La volonté du gouvernement de revoir l’architecture de la lutte contre la corruption se précise. Le Conseil des ministres a validé hier un projet de loi visant à créer un nouvel Office national de lutte contre la corruption, marquant ainsi une étape décisive vers une restructuration complète du dispositif existant. Ce texte, dont le contenu reste encore confidentiel, devra passer devant l’Assemblée nationale, mais il pourrait entraîner l’abrogation explicite de la loi de 2012 qui avait donné naissance à l’OFNAC, l’actuel organe chargé de cette mission.

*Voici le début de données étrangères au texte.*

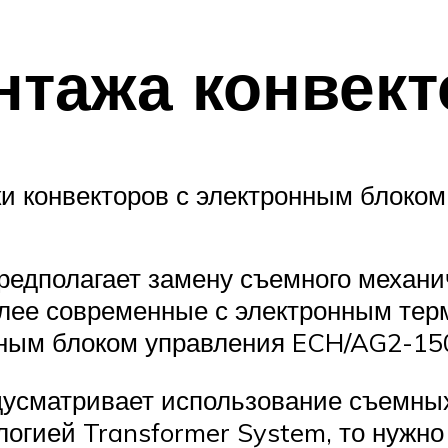
нтажа конвек
ки конвекторов с электронным блоком
предполагает замену съемного механи
лее современные с электронным терм
ронным блоком управления ECH/AG2-1
дусматривает использование съемных
нологией Transformer System, то нуж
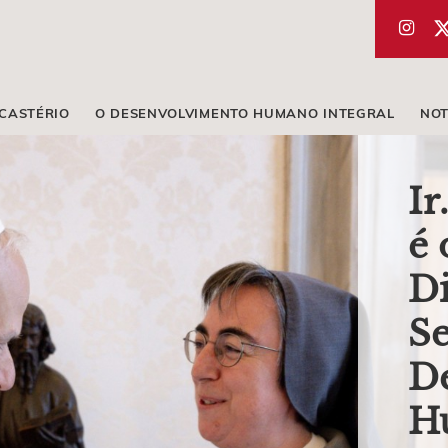
ICASTÉRIO
O DESENVOLVIMENTO HUMANO INTEGRAL
NOT
Ir
é 
Di
Se
D
H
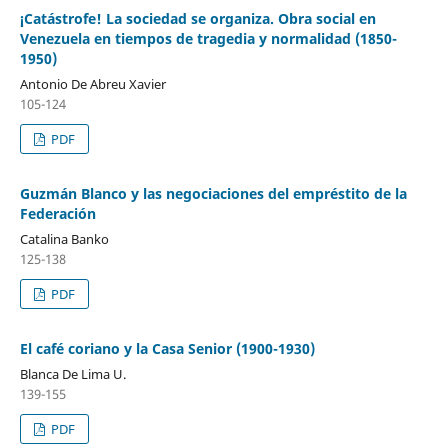
¡Catástrofe! La sociedad se organiza. Obra social en
Venezuela en tiempos de tragedia y normalidad (1850-
1950)
Antonio De Abreu Xavier
105-124
PDF
Guzmán Blanco y las negociaciones del empréstito de la
Federación
Catalina Banko
125-138
PDF
El café coriano y la Casa Senior (1900-1930)
Blanca De Lima U.
139-155
PDF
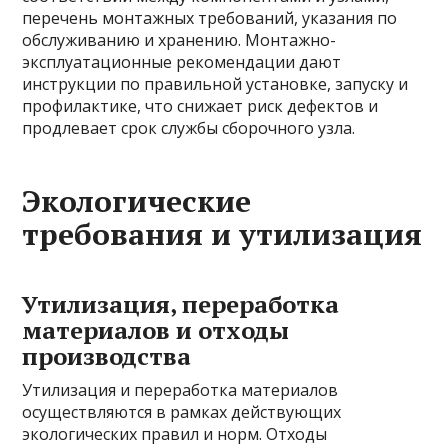
перечень монтажных требований, указания по
обслуживанию и хранению. Монтажно-
эксплуатационные рекомендации дают
инструкции по правильной установке, запуску и
профилактике, что снижает риск дефектов и
продлевает срок службы сборочного узла.
Экологические
требования и утилизация
Утилизация, переработка
материалов и отходы
производства
Утилизация и переработка материалов
осуществляются в рамках действующих
экологических правил и норм. Отходы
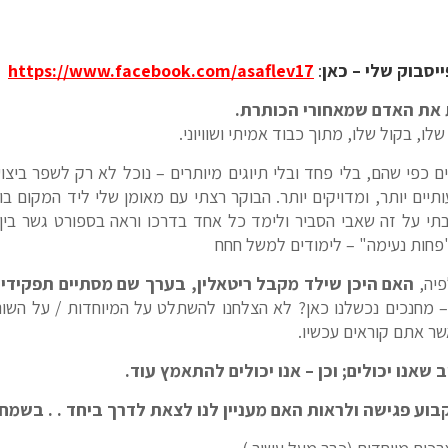
יסבוק שלי – כאן
:
https://www.facebook.com/asaflev17
ת את האדם שמאחורי הכותרת.
ו, בקול שלו, מתוך כבוד אמיתי ושוויוני.
כפי שהם, בלי פחד ובלי תיוגים מיותרים – נוכל לא רק לשפר ביצו
ים יותר, ומדויקים יותר. הבוקר רצתי עם מאומן שלי ליד המקום בו נ
תי על זה שאבי הסביר ולימד כל אחד בדרכו וראה בספורט גשר בין 
 "פחות נעימה" – לימודים למשל חחח
פיה,
האם היכן שילד מקבל ריטאלין, בערך שם מסתיים תפקידי
 – מחנכים נכשלנו כאן? לא הצלחנו להשתלט על המיוחדות / על השונ
ר אתם קוראים עכשיו.
שאנו יכולים; וכן – אנו יכולים להתאמץ עוד.
 פגישה ולראות האם מעניין לנו לצאת לדרך ביחד . . בשמחה – אני כאן:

Ce chantier ne surgit pas par surprise. Le Premier ministre Ousmane Sonko en avait déjà esquissé les grandes lignes lors de son allocution du 14 avril 2025 devant les députés. Et pour cause : bien que renforcé juridiquement par une loi adoptée le 9 février 2024, l’OFNAC n’a jamais pu bénéficier de l’entrée en vigueur de cette réforme, bloquée par l’absence d’un décret d’application. Le nouveau projet semble désormais vouloir reprendre le flambeau, avec l’ambition d’installer une autorité centrale plus performante et mieux armée techniquement.
Une institution fragilisée par son passé et son leadership
Si cette refonte soulève des questions structurelles, elle repose aussi sur un passif politique difficile à ignorer. À la tête de l’OFNAC depuis 2022, Serigne Bassirou Guèye reste une figure clivante. Ancien procureur de la République, il incarne aux yeux de nombreux militants de PASTEF un symbole d’hostilité institutionnelle. C’est sous son impulsion, en tant que magistrat, que fut enclenchée la procédure judiciaire dans l’affaire Adji Sarr contre Ousmane Sonko, en 2021. Depuis, les critiques fusent contre ce qu’ils considèrent comme un manque d’impartialité manifeste.

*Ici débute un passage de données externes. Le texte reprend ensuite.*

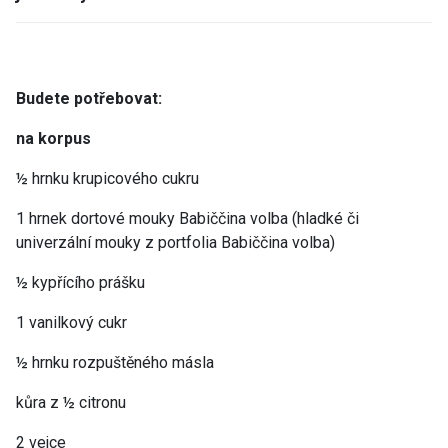
Budete potřebovat:
na korpus
½ hrnku krupicového cukru
1 hrnek dortové mouky Babiččina volba (hladké či
univerzální mouky z portfolia Babiččina volba)
½ kypřícího prášku
1 vanilkový cukr
½ hrnku rozpuštěného másla
kůra z ½ citronu
2 vejce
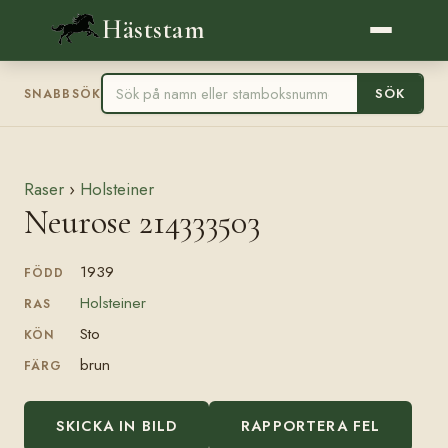
Häststam
SÖK
SNABBSÖK
Raser
›
Holsteiner
Neurose 214333503
1939
FÖDD
Holsteiner
RAS
Sto
KÖN
brun
FÄRG
SKICKA IN BILD
RAPPORTERA FEL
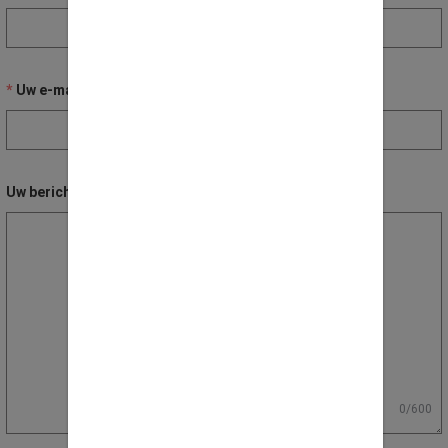
Uw e-mail adres
Uw bericht / vraag
0/600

Cette méfiance persistante pèse lourdement sur la légitimité de l’OFNAC, dont l’image publique s’est progressivement dégradée. Pour une partie de l’opinion, réformer l’organe sans toucher à son pilotage reviendrait à poser un nouveau toit sur des fondations fragiles. D’où l’interprétation politique qui entoure ce nouveau projet de loi : plus qu’un simple changement d’appellation ou de compétences, il pourrait ouvrir la voie à une rupture avec l’ère Guèye, en réinitialisant les règles du jeu.
Un nouveau départ ou une simple reconfiguration ?
À ce stade, les inconnues demeurent nombreuses. Le texte adopté ne précise ni la nature exacte du futur office, ni la méthode de transition envisagée. Va-t-il remplacer directement l’OFNAC ou coexister un temps avec lui ? Qu’adviendra-t-il des dossiers en cours ? Les réponses viendront sans doute lors du débat parlementaire à venir, moment clé où le gouvernement devra convaincre sur la nécessité de changer de cadre sans affaiblir le combat contre la corruption.
Ce projet de réforme est aussi un test pour le pouvoir actuel : il devra montrer qu’il est capable de bâtir des institutions de contrôle crédibles, efficaces et perçues comme neutres. Dans un pays où les soupçons sur l’enrichissement illicite minent la confiance publique, la refonte de l’appareil anticorruption n’est pas qu’un ajustement technique. C’est un signal envoyé à l’opinion, et peut-être le premier acte d’un rééquilibrage de la justice administrative au cœur même de l’État.